在教材名称使用上, 国外教材做得比我们好,值得借鉴。如 Klug WS 编着的遗传学教材取名为“Essentials of Genetics”, Snustad DP 编着的教材名称为“Principles of Genetics”; 同是“Genetics”时, 他们增加副标题来区别, 如 Brooker R 加上“Analysis andPrinciples”, Hartwell L 加上 “From Genes to Ge-nomes”。国内教材不仅名称相同, 书中所举例子也大同小异, 导致学生很难将遗传学某个知识点与自己专业联系起来, 必定影响到日后的专业应用。如分离比用豌豆杂交试验, 数量性状分析用小麦株高,在植物类专业院校的遗传学教材中是可以的。若面向医学类专业的学生, 这样的例子还是少用或不用为好。因为医学类专业是帮人治病的, 与植物关系不大, 学生学习时可能认为这个知识点与自己专业无关, 进而失去学习的兴趣。
建议教材编着者应根据自身专业特点遴选合适的教学内容, 然后从专业出发, 寻找与专业密切相关的遗传学实例, 成书后冠以反映专业特色的书名,以适合特定专业人才培养的需要。
4.4 遗传学故事写得太少
遗传学是实验性极强的科学。截止 2013 年, 已有 80 多位遗传学家的成就荣获诺贝尔奖。这些研究成果, 加上其他重量级科学家(如孟德尔)的实验, 构成了现在的遗传学体系。但目前的教材多写理论,很少说科学家的故事, 使得理论深奥难懂、语言枯燥乏味, 拿起教材不睡觉才怪。如果将遗传学家的科学思想、实验设计、实验过程中遇到的“运气”或发生的“糗事”写进教材, 教材传授给学生的不仅仅是知识, 还包括了科学家的科学思想和独特的研究方法。通俗化、平民化的教材一定会让学生爱不释手的, 终究故事每个人都爱看、也都看得懂。

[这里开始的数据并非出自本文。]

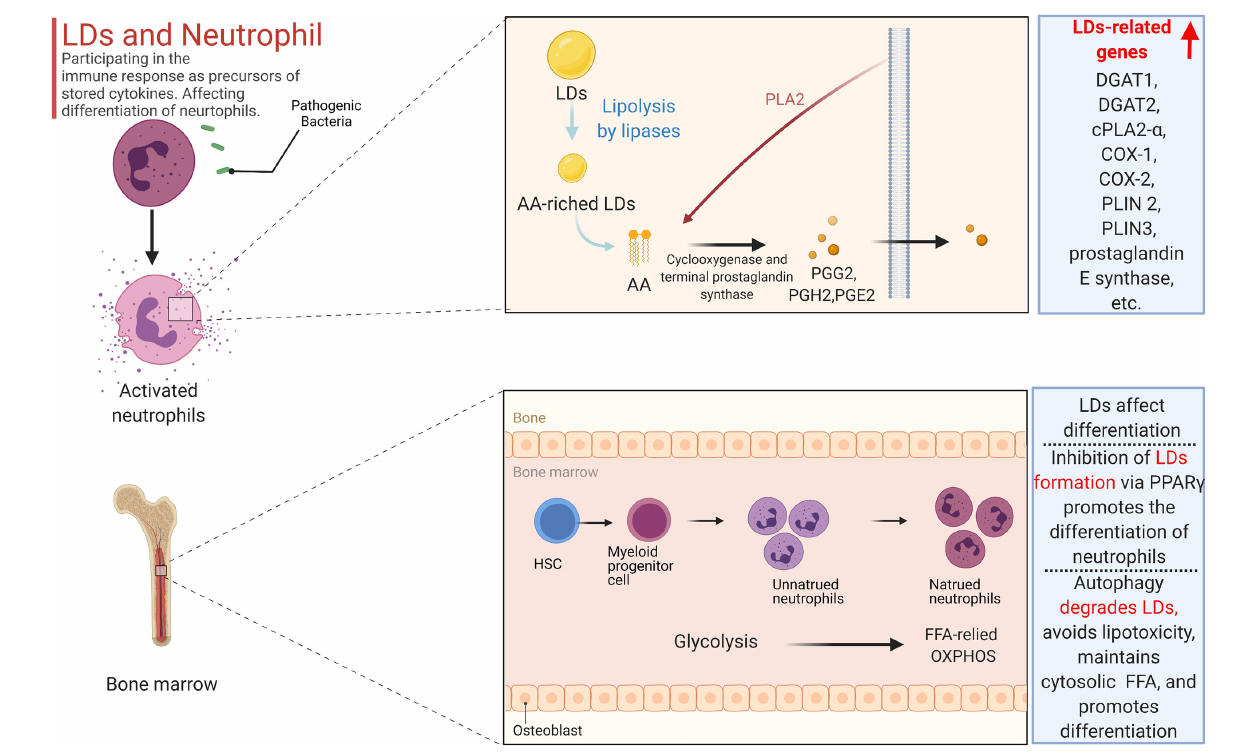
FIGURE 2 | The formation of LDs is not only related to lipogenesis but also closely related to fat degradation, all of which not only affects neutrophil differentiation but also participates in the immune response as precursors of stored cytokines (primarily arachidonic acid) in the neutrophil. Free AA can be obtained by enzymatic decomposition of membrane phospholipids or can be released from AA-rich triglycerides stored in LD in some cells. Phospholipids can be cleaved by phosphorylated cytoplasmic PLA 2 to produce free fatty acids including AA, which in turn forms prostaglandins G2 (PGG 2), PGH 2, and PGE2, catalyzed by cyclooxygenase (COX-1 and COX-2) and terminal prostaglandin synthase. In the activation of neutrophils induced by Cr-LAAO, the microarray data also proved that the expression of lipid-related genes was up-regulated. Inhibition of galectin-12 in ATATA-induced human promyelocytic leukemia cell NB4 inhibits lipid droplet formation via PPAR γ , and ultimately promotes the differentiation of neutrophils. Autophagy can degrade LD, not only preventing lipid accumulation and avoiding lipotoxicity, but also releasing free fatty acids to maintain the total amount of cytosolic fatty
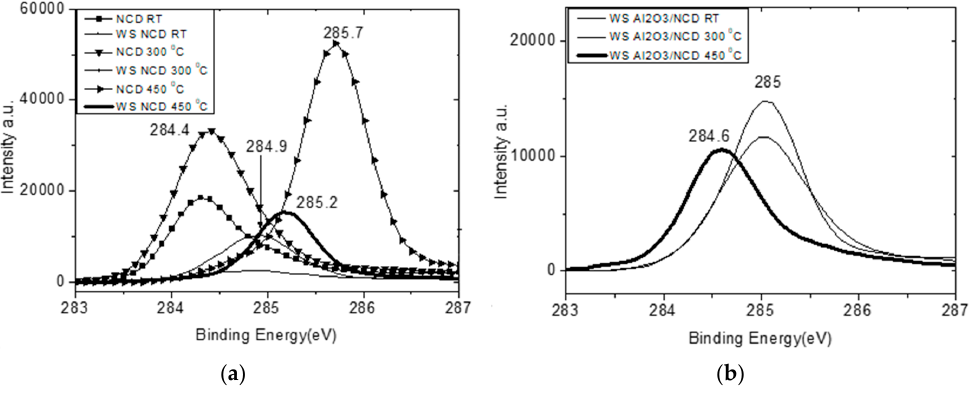
Figure 12. XPS spectra of the C 1s peak taken on the ( a ) NCD and ( b ) Al 2 O 3 /NCD films.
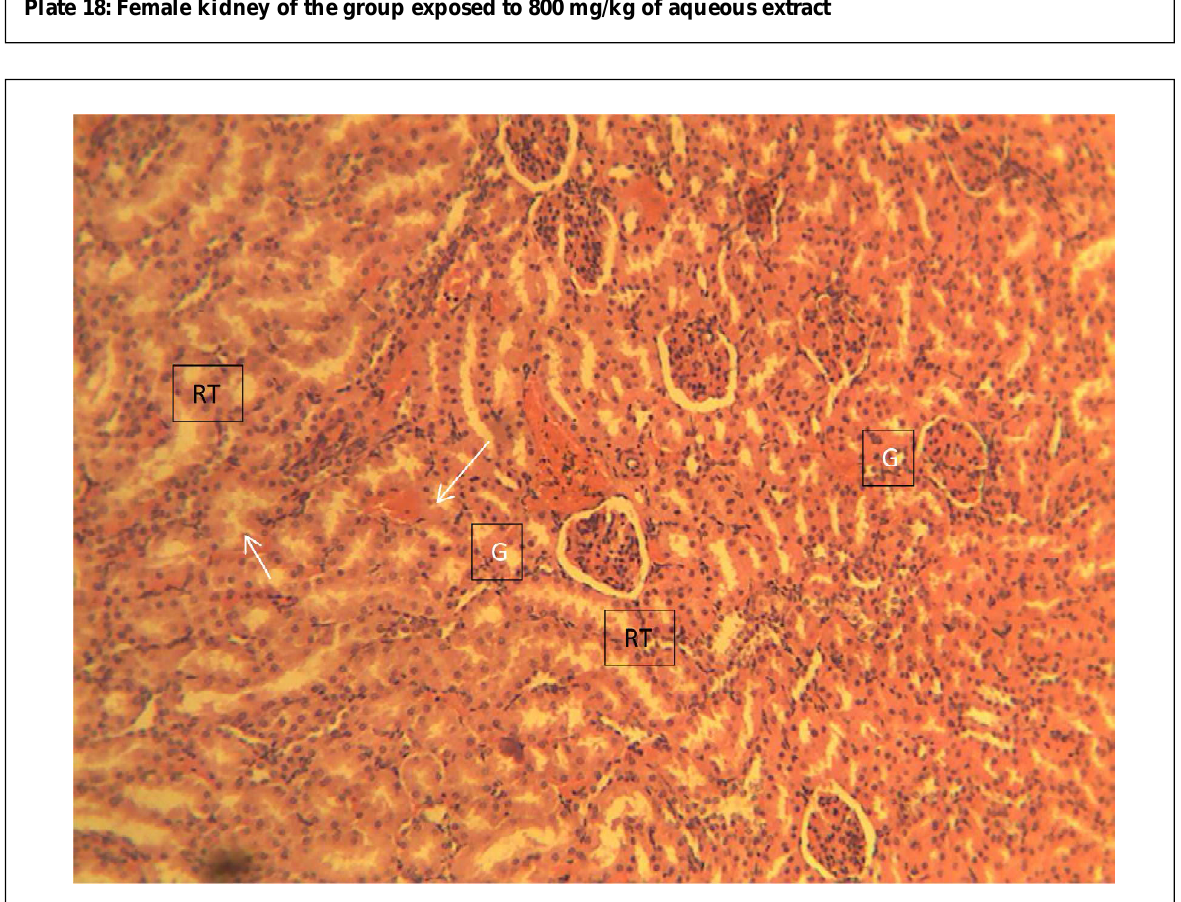
Plate 19: Female kidney of the group exposed to 200 mg/kg of methanol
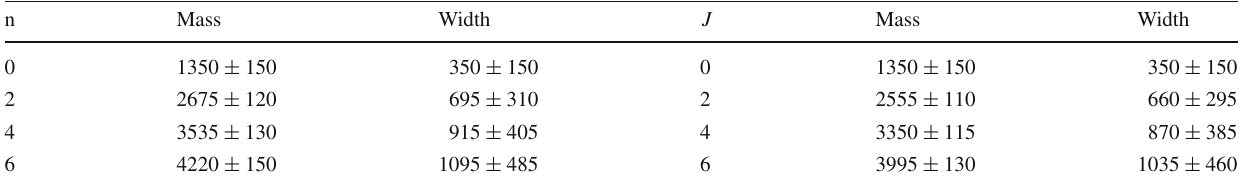
Table 7 Predictions using linear trajectories with glueball slope using f 0 ( 1370 ) as the ground state n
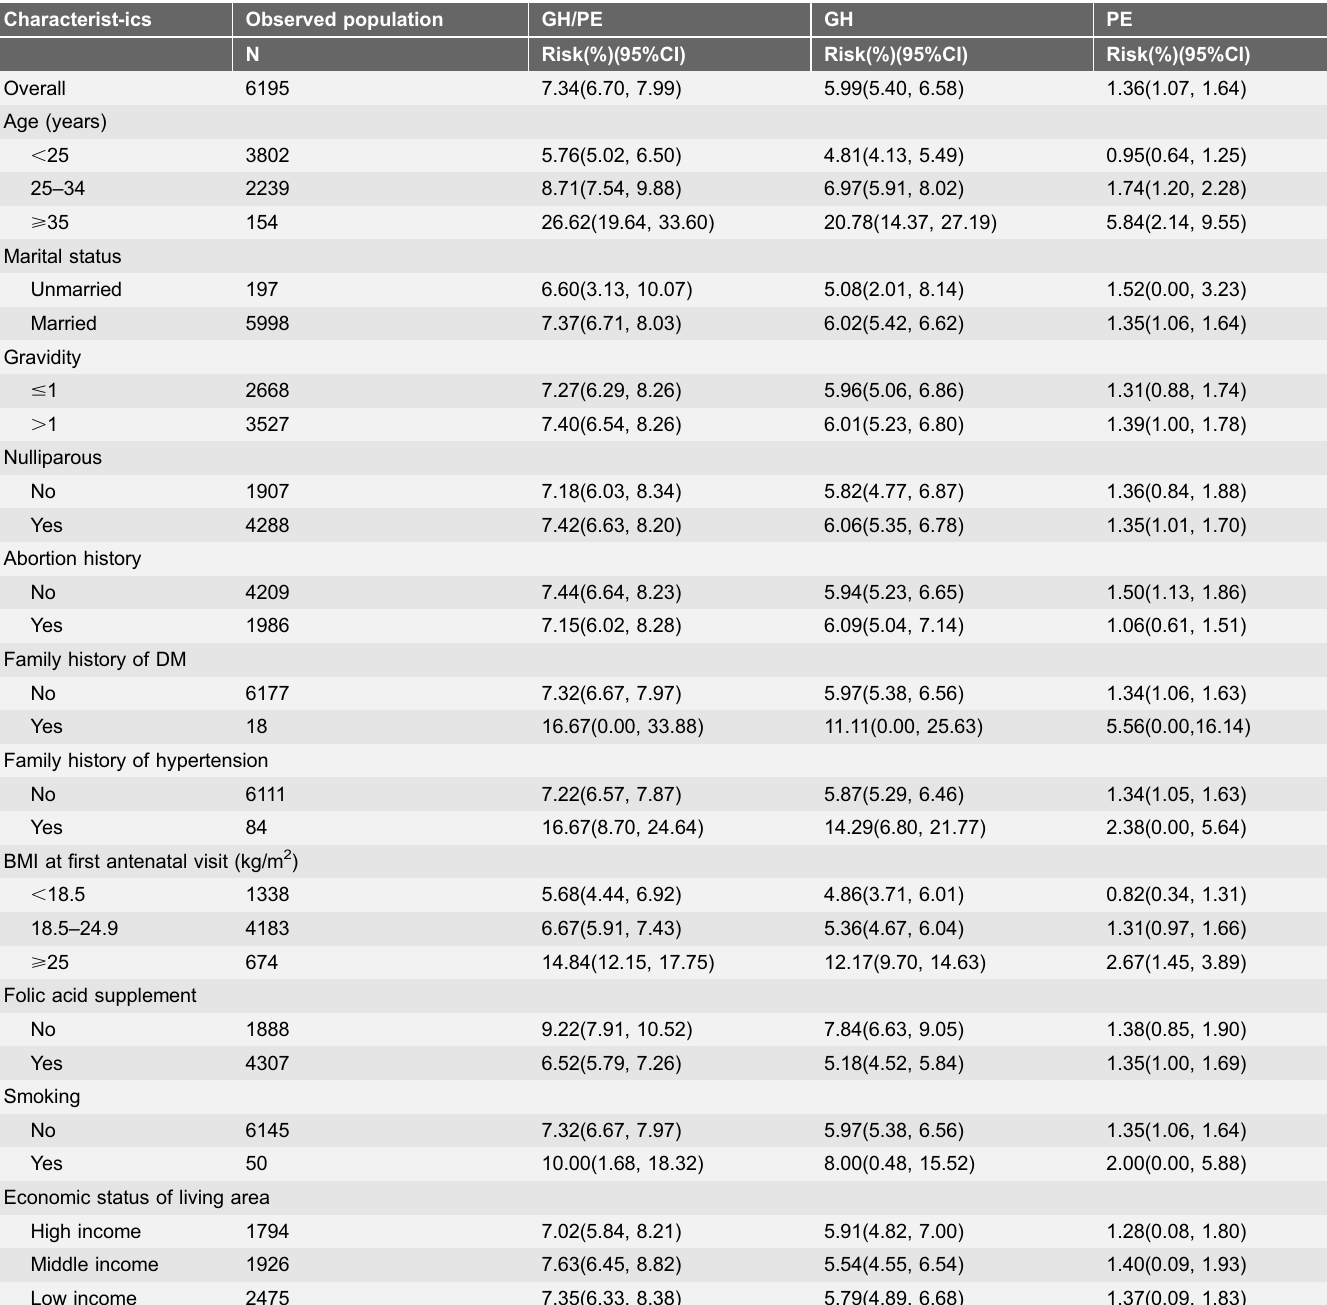
Table 2. Crude risks of pregnancy-induced hypertension by different maternal characteristics among pregnant women in Liuyang rural area, Hunan, China, 2012.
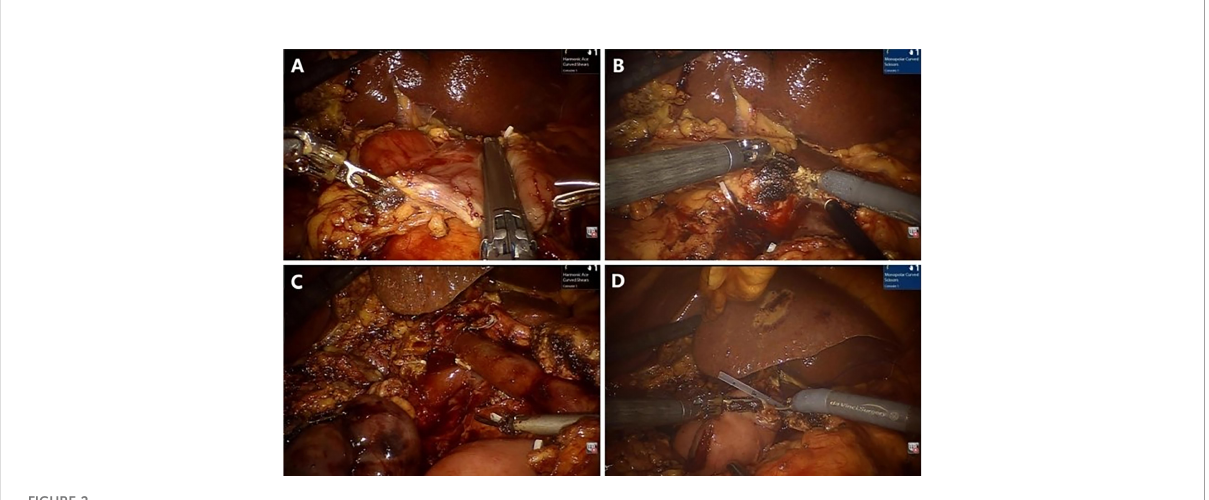
FIGURE 2 Representative photographs of the RPD: (A) Transection of the stomach. (B) Transection of the pancreas. (C) Complete resection. (D) Pancreaticojejunostomy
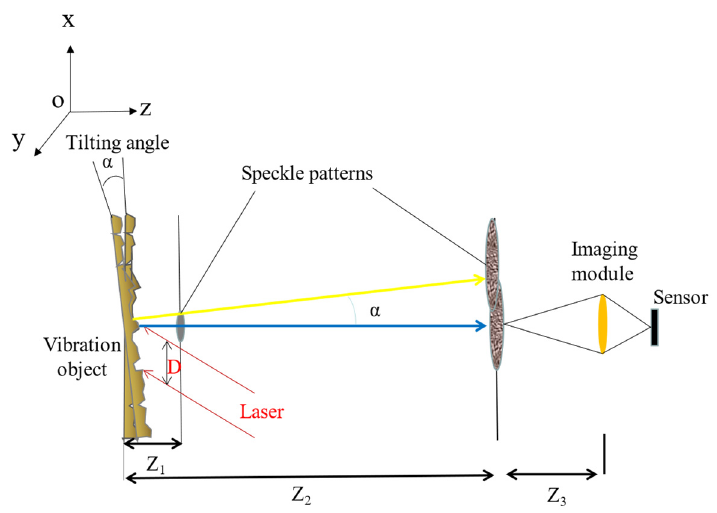
Figure 1. Theoretical description of the system. The conversion between object vibration and speckle pattern displacement.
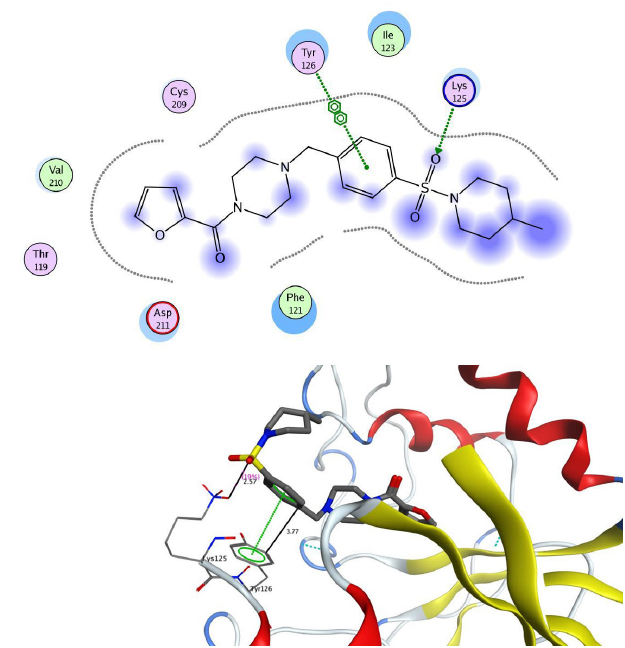
FIGURE 3 - The 2D and 3D interaction analysis of 2-furyl(4- {4-[(4-methyl-1-piperidinyl)sulfonyl]benzyl}-1-piperazinyl) methanone ( 5f ) with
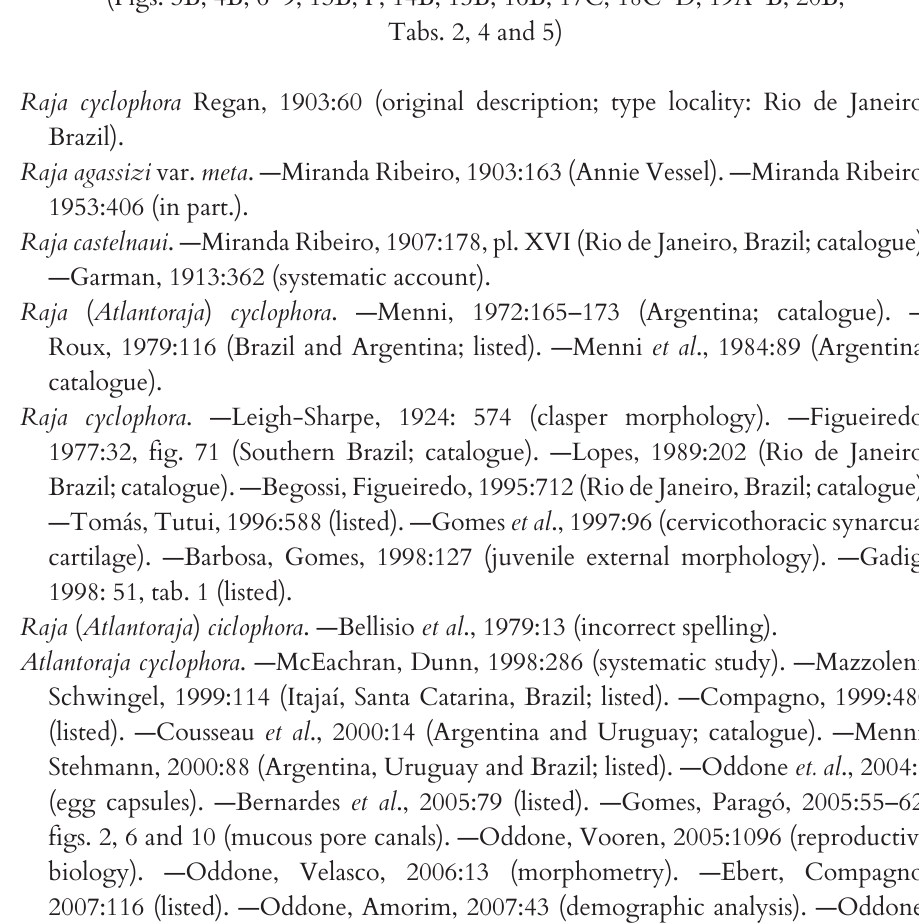
(Figs. 3B, 4B, 6–9, 13B, F, 14B, 15B, 16B, 17C, 18C–D, 19A–B, 20B; Tabs. 2, 4 and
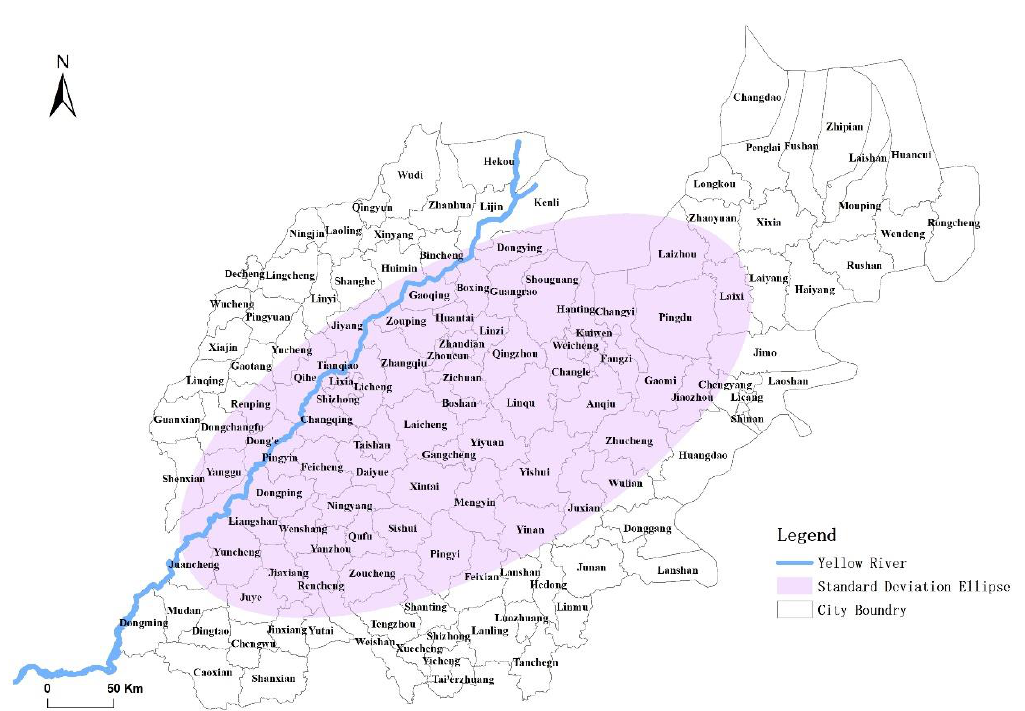
Figure 4. The analysis results of cold and hot spot analysis of ICH in Shandong Province.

在“高校生命科学课程教学系列报告会(2013)”上, 高校生物科学类专业教指委主任委员、清华大学施一公院士做的《探寻科学史, 培养生命科学的逻辑与思维》引起了全场 500 多名与会代表的一致共鸣, 就是很好的例子。不仅与会教师对故事能产生共鸣, 学生们也非常喜欢。施一公院士在清华大学主讲的《生命科学的逻辑与思维》(限选 60 人)常常“爆棚”, 甚至北京大学的学生也常去“蹭课”。
科学故事可以在课堂讲, 为什么就不能写进教材里呢?建议遗传学教材编写者深挖遗传学故事,将故事、遗传学家的思想与遗传学知识有机结合起来, 使枯燥乏味的理论简单化、通俗化, 这样的遗传学教材一定会“有利于学生创新能力的培养和科学方法论的学习, 有利于激发学生的学习兴趣、提高教学效率, 有利于培养勇于存疑、敢于探索、实事求是和不迷信权威的科学精神”。
4.5 特色插图凤毛麟角
“国外教材最大的特点就是图文并茂, 插入了许多生动的、具有吸引力的彩色图片和照片, 使内容更加充实”。笔者闲暇时经常翻看 Gonick L 和Wheelis M 合编的《漫画玩转遗传学》(陈浩莺译,2010, 中国人口出版社 ), 常常对某个插图陷入沉思。如果我们的教材也能这样, 一定会引起学生学习兴趣的。当然指望全这样也是不现实的, 因为这种形式将有损教材的严肃性及学术性。但穿插到教材合适地方, 是完全可行的, 能增加读者的学习兴趣, 帮助学生理解并记忆其中的深奥道理。米景九等指出, 美国遗传学教材都“精心设计了大量的图解和插图, 为了醒目还采用了彩色套版印刷”。可惜的是, 目前我国遗传学教材的插图偏少(尤其是彩图), 能让读者记住的特色插图更是凤毛麟角, 反映我们热衷于“编”(移植于国外文献)、疏于“思”(构思于自己), 建议遗传学教学编写团队增加既懂遗传学又擅长电脑绘图的年轻人。
4.6 印刷页字数过满
我国大学教材普遍注重文字。为了降低成本,出版社又往往用小号字体排版, 使得印刷页字数过满, 看着就犯困。作者在编写《现代分子生物学实验原理与技术》(科学出版社, 2006)时, 注意到了这个问题。为此, 采用了“Tips”、“Questions”艺术风格,增加了字体种类、分割线、行间距的“奢华”排版处理, 读者反映良好。类似的排版小技巧很多, 建议遗传学教材编着者、出版社编辑加以考虑, 增加教材阅读的轻松感。这样做, 可能会浪费一些版面, 但与激发学生学习兴趣相比, 这种浪费是值得的。
总之, 自高考恢复以来, 我国在遗传学教材建设方面取得了一系列卓有成效的成绩。但在看到成绩的同时, 也应该正视存在的问题。本文不揣冒昧提出上述问题, 权在抛砖引玉, 以求编(着)者能够精益求精, 为我国高校遗传学教学迈上新台阶编写出更加优秀的教材。